Search the records for the string "center" and return each line that has it.

#### Given information ####

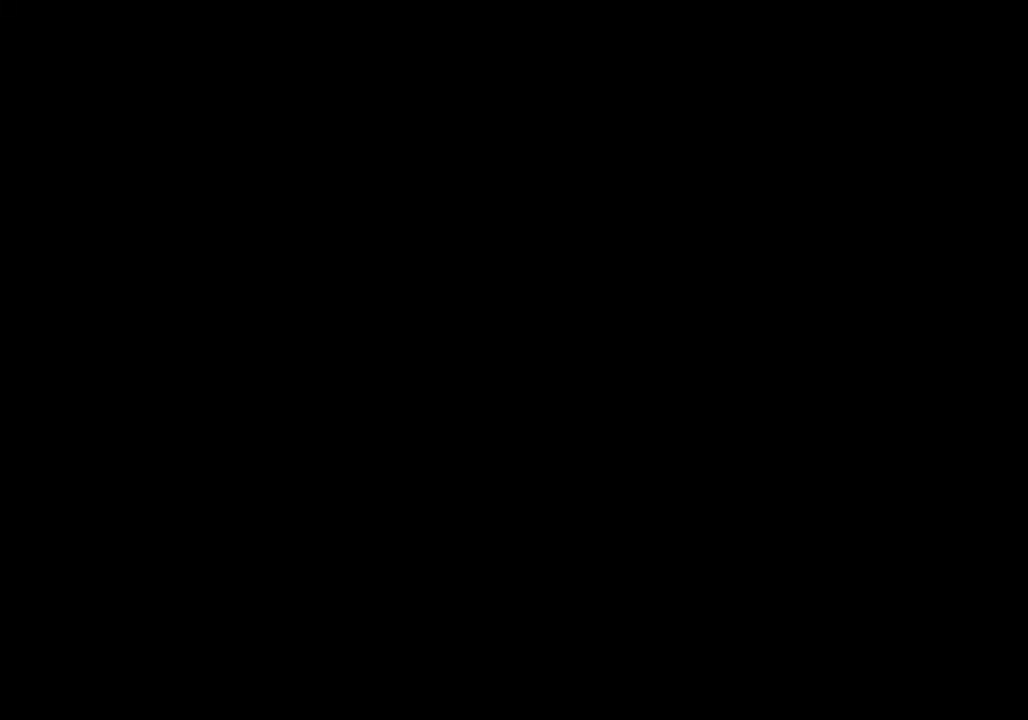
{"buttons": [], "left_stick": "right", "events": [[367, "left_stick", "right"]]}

####
#### Given information ####

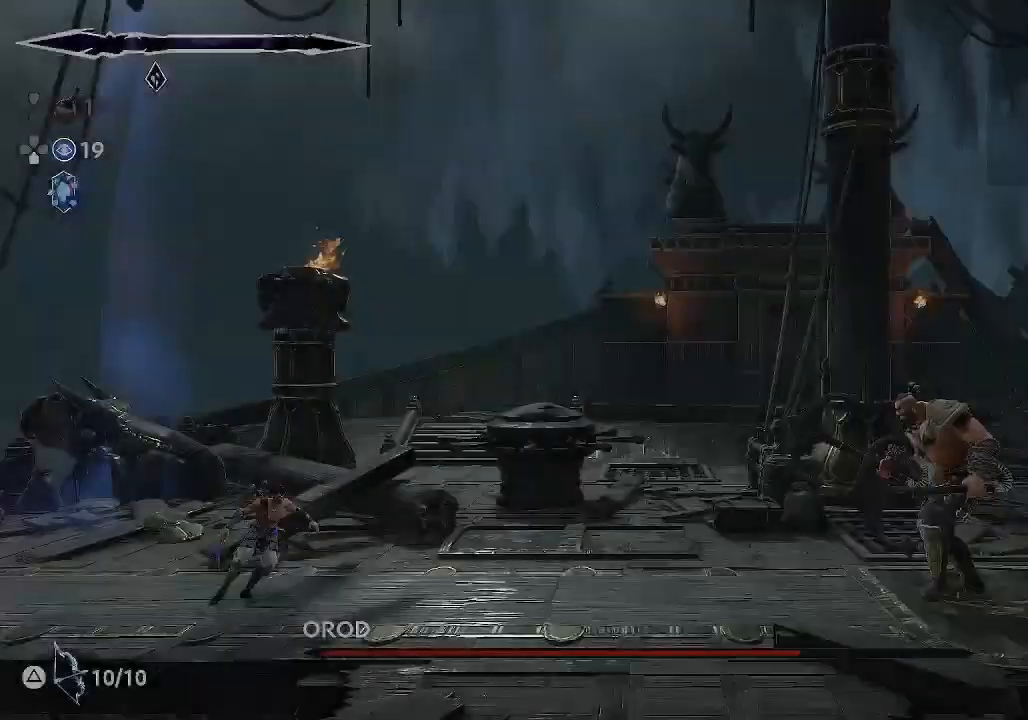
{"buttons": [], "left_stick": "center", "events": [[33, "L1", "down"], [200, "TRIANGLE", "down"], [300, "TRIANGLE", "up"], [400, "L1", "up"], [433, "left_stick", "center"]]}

####
#### Given information ####

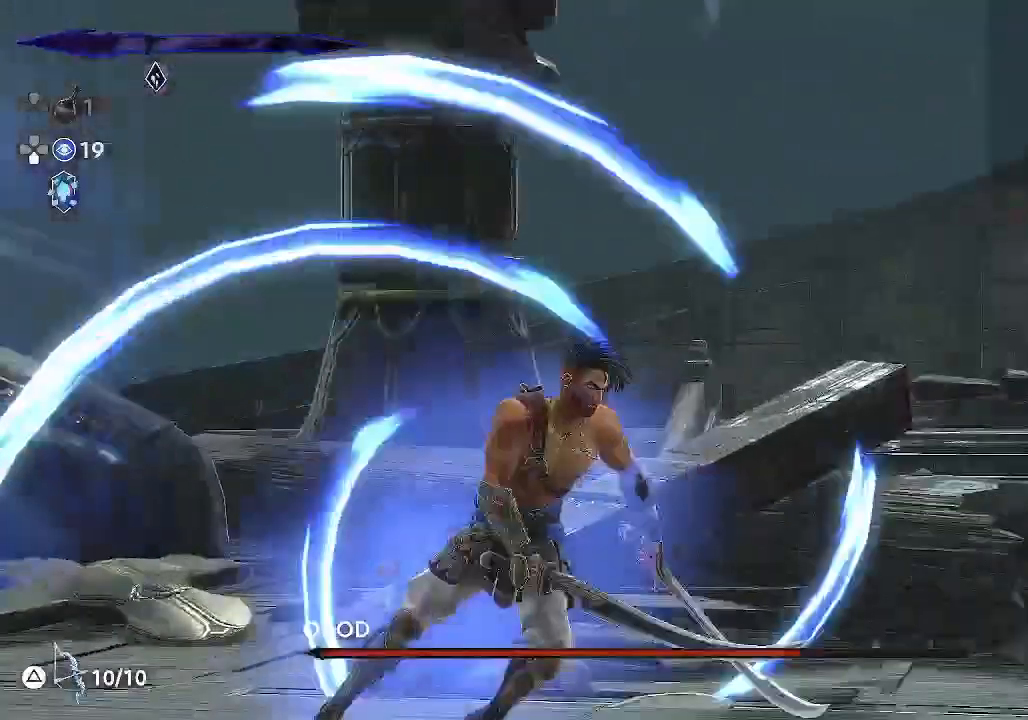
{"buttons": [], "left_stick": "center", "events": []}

####

### Response to the exercise
{"buttons": [], "left_stick": "center", "events": [[33, "L1", "down"], [200, "TRIANGLE", "down"], [300, "TRIANGLE", "up"], [400, "L1", "up"], [433, "left_stick", "center"]]}
{"buttons": [], "left_stick": "center", "events": []}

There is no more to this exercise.